New function in prompt_loader.py (~50 lines):

load_layer_context(active_layer, layer_state, pfs_band)

Same pattern as load_phase_context() — same YAML structure, same caching, same locale fallback. Flagsmith prompt_version: v3 activates layer-aware prompts. v2 keeps working as fallback.

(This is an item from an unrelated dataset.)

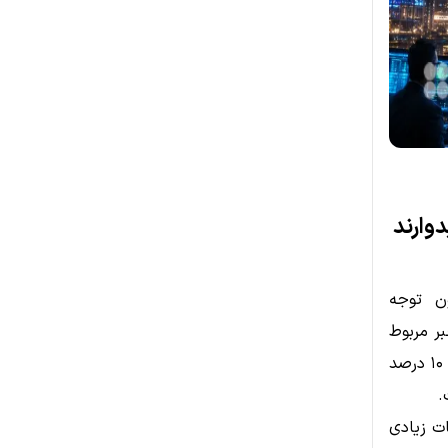
ن توجه
 INJ پس از انتشار خبر مربوط
به اصلاح پرونده صندوق قابل معامله بورسی (ETF) مبتنی بر این ارز، نزدیک به ۱۰ درصد
.
ات زیادی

Caching improves: Layer contexts are more stable than phase contexts (patient stays in same layer for multiple turns). Higher cache hit rate.

New YAML files needed: 4 base extractors + 4 example files + 7 layer contexts = ~15 files.

Net new code in prompt_loader.py: ~50 lines for load_layer_context(). Existing load_prompt(), cached_system_message(), A/B variant support, locale fallback — all unchanged.

Implementation effort

Component Effort
Triage Agent as LangGraph graph 1 week
Extractors as parallel sub-nodes 1 week
LangGraph checkpointing → PostgreSQL 2-3 days
Langfuse integration with LangGraph 1 day
Audit tables (3 new) + Alembic migrations 2-3 days
Hash chain integrity 1 day
interrupt() at PFS thresholds 1 day
SSE streaming migration 2-3 days
Prompt abstraction: layer contexts + loader 2-3 days
Total ~3-4 weeks

This overlaps significantly with the "Intake Restructuring" phase — they are the same work.